== Extract to read ==
┌──
6.1       Notice/Events/Defined Terms.

 

(a)       TERMINATION BY EXECUTIVE.

 

(i)       TERMINATION BY EXECUTIVE. Executive’s employment hereunder may be terminated by Executive, by written notice to the Board at least six (6) months prior to such termination. The Company may accept Executive’s resignation prior to the end of such six (6) month notice period, and such earlier acceptance shall not change the status of the termination of Executive’s employment to be other than a resignation by Executive.

 

(b)       TERMINATION BY THE COMPANY WITHOUT CAUSE. The Company may terminate Executive’s employment without Cause effective immediately, by providing written notice to Executive. As used in this Agreement, the term “without Cause” shall mean termination for any reason not specified in Section 5 hereof.
└──
(Items drawn from a data source)
┌──
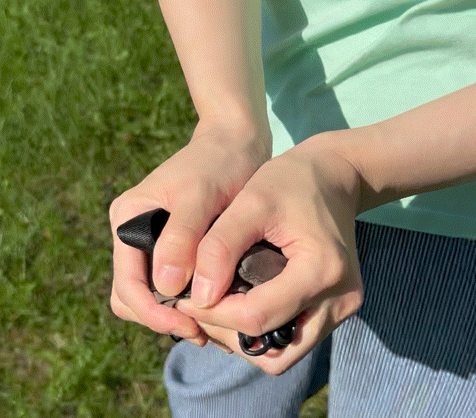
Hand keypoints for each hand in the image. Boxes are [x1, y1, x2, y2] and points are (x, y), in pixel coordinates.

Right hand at [109, 121, 270, 344]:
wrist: (235, 141)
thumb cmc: (218, 162)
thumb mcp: (200, 195)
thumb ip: (182, 236)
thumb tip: (166, 288)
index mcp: (129, 218)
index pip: (128, 284)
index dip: (154, 313)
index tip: (192, 324)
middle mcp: (135, 231)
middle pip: (135, 295)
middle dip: (164, 317)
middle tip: (205, 331)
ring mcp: (153, 239)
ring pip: (154, 293)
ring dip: (177, 312)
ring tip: (214, 324)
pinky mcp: (175, 243)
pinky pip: (173, 282)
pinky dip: (190, 299)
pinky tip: (218, 306)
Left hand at [176, 133, 363, 373]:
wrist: (334, 175)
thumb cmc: (290, 181)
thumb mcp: (251, 202)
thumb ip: (220, 247)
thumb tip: (198, 297)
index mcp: (321, 270)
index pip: (255, 318)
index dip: (212, 314)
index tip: (183, 295)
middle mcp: (341, 299)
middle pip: (273, 351)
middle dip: (228, 332)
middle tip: (199, 303)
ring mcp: (344, 307)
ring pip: (283, 353)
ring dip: (245, 336)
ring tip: (217, 303)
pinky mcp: (338, 307)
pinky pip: (294, 337)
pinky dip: (263, 328)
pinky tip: (240, 300)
└──
== What the task asks ==
Reproduce the part of the termination provisions above starting at "(i)       TERMINATION BY EXECUTIVE." and ending at "resignation by Executive.".

== Answer ==
(i)       TERMINATION BY EXECUTIVE. Executive’s employment hereunder may be terminated by Executive, by written notice to the Board at least six (6) months prior to such termination. The Company may accept Executive’s resignation prior to the end of such six (6) month notice period, and such earlier acceptance shall not change the status of the termination of Executive’s employment to be other than a resignation by Executive.